Next, click on the down arrow next to the column header for Birthdate and choose Edit Column > Add column based on this column. This will create a new column based on the data that is in the selected column.

 

 

On this screen, you will see a few options.

 

 

 

For New column name, type in Date of Birth, since two columns cannot be named with the same name.

GREL is the coding language that OpenRefine uses. It is used for more advanced functions or functions that are not available through the dropdown menus. Beginners can mostly get by with copy/pasting and not memorizing code. In the expression box, delete the text that says value and replace with this:

 

value.toDate().datePart("years")

 

You will now see the preview below update, showing that OpenRefine will copy the original Birthdate column, but change the date to only display the year and not the full date. Click OK.

 

A new column Date of Birth has been created, based on the previous Birthdate column, and this new column has consistent formatting for the individuals' birth year only.

 

 

Now, it is okay to delete the original Birthdate column, leaving only the new Date of Birth column with the data in matching format.

A common use for the split function is separating a singular Name column into First and Last Name columns.

Click on the down arrow next to Name column. On the dropdown menu, go to Edit column > Split into several columns.

 

 

Here, you will instruct the program how you want the columns to be split. In this case, there is a single space between the first and last names. In the box labeled Separator, press the space button once. Then click OK.

(Rows from a layout dataset)
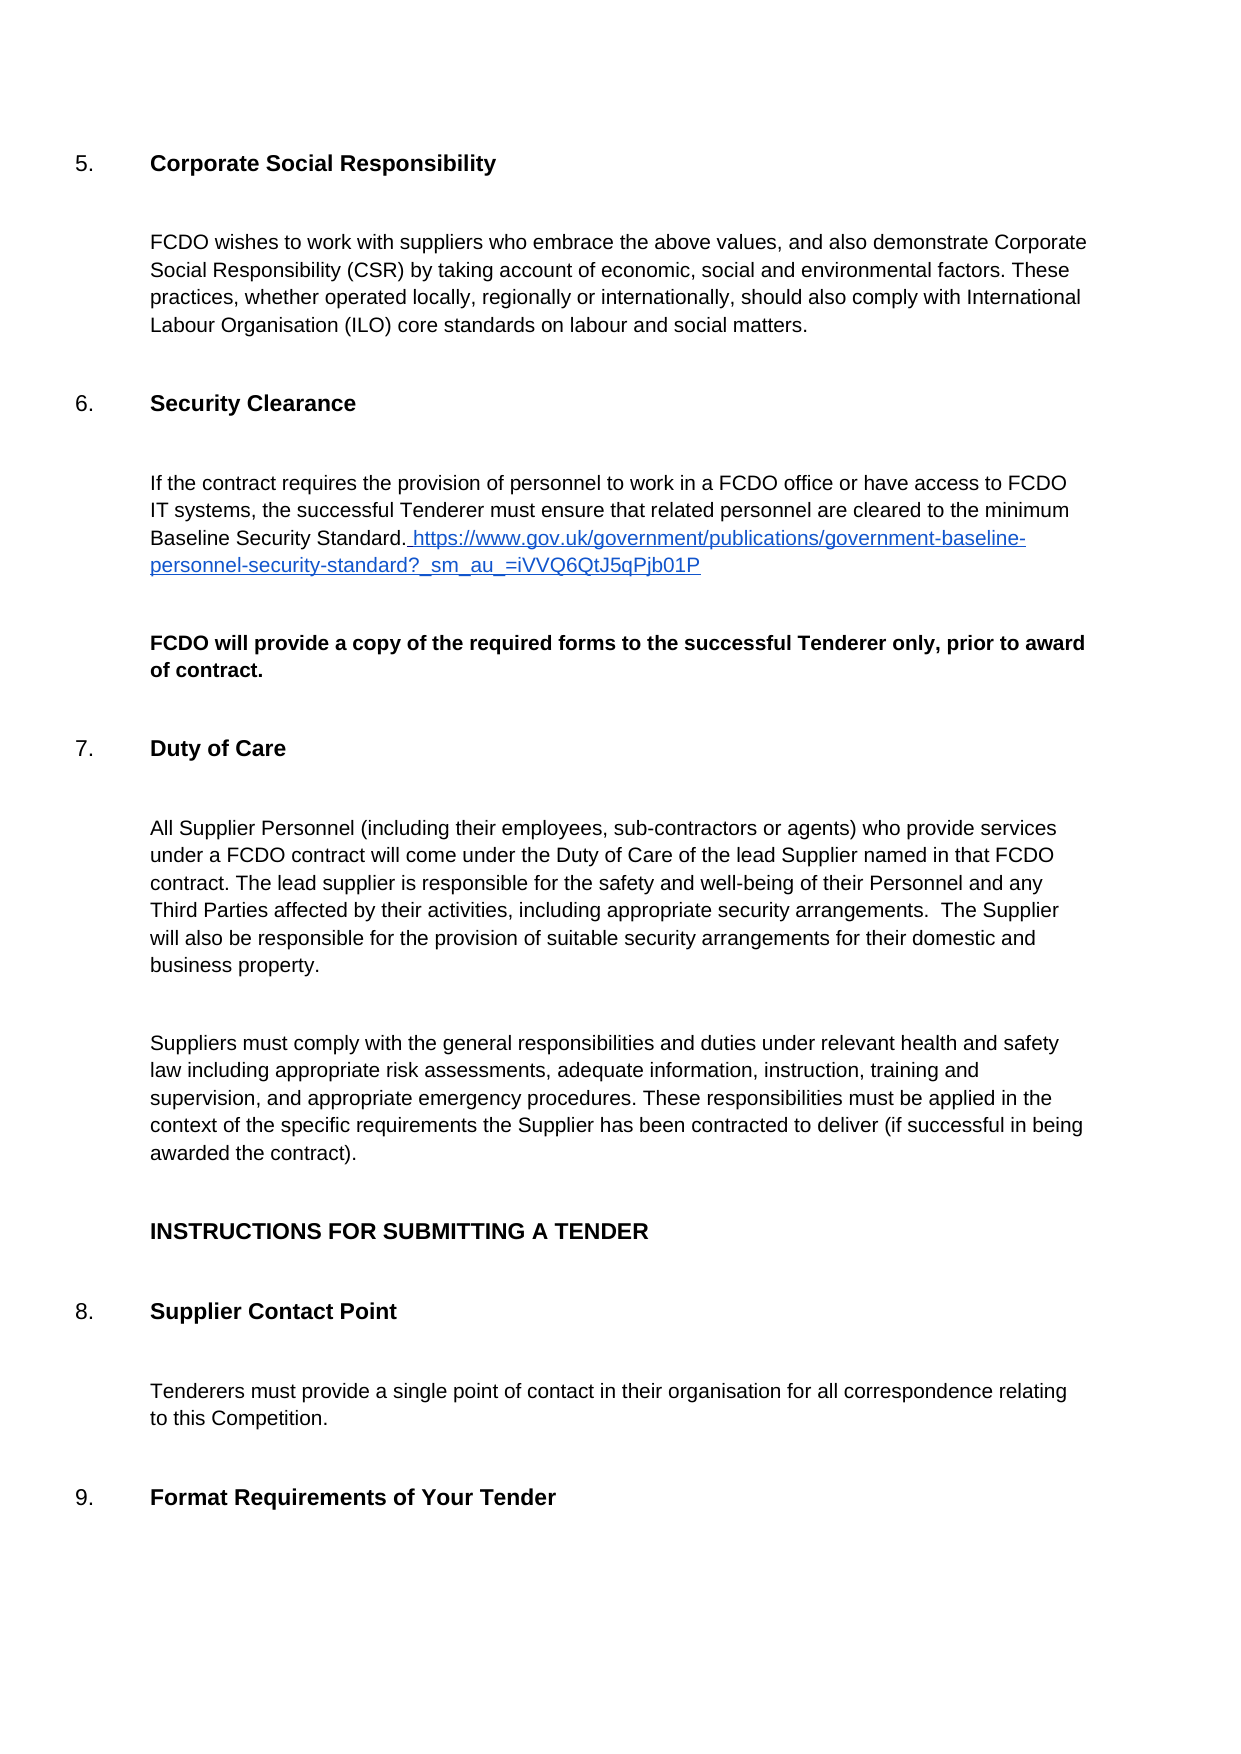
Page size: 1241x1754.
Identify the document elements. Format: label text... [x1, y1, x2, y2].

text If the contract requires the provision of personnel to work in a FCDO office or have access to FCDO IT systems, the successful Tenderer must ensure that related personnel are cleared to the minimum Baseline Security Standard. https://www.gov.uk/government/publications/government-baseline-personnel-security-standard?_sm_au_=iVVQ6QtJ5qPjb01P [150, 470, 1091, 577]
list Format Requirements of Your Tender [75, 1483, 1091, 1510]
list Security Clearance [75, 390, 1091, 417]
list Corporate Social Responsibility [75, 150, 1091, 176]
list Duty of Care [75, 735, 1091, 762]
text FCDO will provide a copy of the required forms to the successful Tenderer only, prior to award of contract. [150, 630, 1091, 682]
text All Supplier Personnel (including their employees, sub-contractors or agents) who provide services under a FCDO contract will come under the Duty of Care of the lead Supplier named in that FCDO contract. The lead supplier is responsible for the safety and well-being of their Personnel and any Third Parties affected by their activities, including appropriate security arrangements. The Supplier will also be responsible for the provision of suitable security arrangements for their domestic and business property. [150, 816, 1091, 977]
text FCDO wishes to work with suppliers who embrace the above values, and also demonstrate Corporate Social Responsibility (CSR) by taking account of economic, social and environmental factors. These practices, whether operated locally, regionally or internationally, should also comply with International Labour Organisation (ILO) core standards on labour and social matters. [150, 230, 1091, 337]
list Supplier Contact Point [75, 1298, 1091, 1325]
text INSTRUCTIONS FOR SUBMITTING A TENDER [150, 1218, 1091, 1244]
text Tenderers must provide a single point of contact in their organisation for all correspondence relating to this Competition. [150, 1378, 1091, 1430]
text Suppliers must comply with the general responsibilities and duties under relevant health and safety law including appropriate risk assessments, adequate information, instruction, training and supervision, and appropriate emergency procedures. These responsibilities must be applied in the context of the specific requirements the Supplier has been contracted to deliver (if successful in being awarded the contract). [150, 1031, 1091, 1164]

» Work to do:
A) Output the records from the line containing "text If the" through the line containing "list Format Requirements", inclusive, as a JSON list of strings with one string per line and blank lines left out.
B) Write what comes next in the OpenRefine walkthrough, starting after its final sentence.

» Task-by-task answers:
A)
[
  "text If the contract requires the provision of personnel to work in a FCDO office or have access to FCDO IT systems, the successful Tenderer must ensure that related personnel are cleared to the minimum Baseline Security Standard. https://www.gov.uk/government/publications/government-baseline-personnel-security-standard?_sm_au_=iVVQ6QtJ5qPjb01P [150, 470, 1091, 577]",
  "list Format Requirements of Your Tender [75, 1483, 1091, 1510]"
]

B)
 

 

The Name column has now been split into Name 1 and Name 2 columns.

In this dataset, there is a column for City, a column for State, and a column for Country. Let's say we are not interested in breaking it down and would like to consolidate two of these, the city and state.

 

 

Click on the down arrow next to the column "What city do you work in" and on the dropdown menu, go to Edit column > Join columns.

 

 

On this popup box, you can select which columns you would like to join together. Select the two for city and state. Since the columns follow sequentially, we can easily merge them. But if we merge them with no separator, it will run the words together. To avoid this, in the options box for separator, type a comma followed by a single space. Click the box for "Write results in a new column" and type in "Location." Finally, check the box next to Delete joined columns. Now, click OK.

 

 

Now, the secondary column has been successfully merged with the first into a new column with correct formatting and the original columns have been deleted.

 

Once the main organization has been done, there are a few additional cleaning steps that can be taken to make sure data is properly arranged.

  • Rename Columns -- If you are merging or splitting columns, the original headings may no longer be accurate. Take the time to rename the headings to clarify the newly organized data. For example, change the "Name 1" and "Name 2" column headings to "First Name" and "Last Name."
  • Remove unnecessary columns -- If you did not do this at the beginning, take some time to see if there are any redundant or unnecessary columns that do not contain useful information. For example, in the column "What country do you work in," every result is some form of "United States." Therefore, this is redundant. Delete any columns that are not pertinent to your end goals.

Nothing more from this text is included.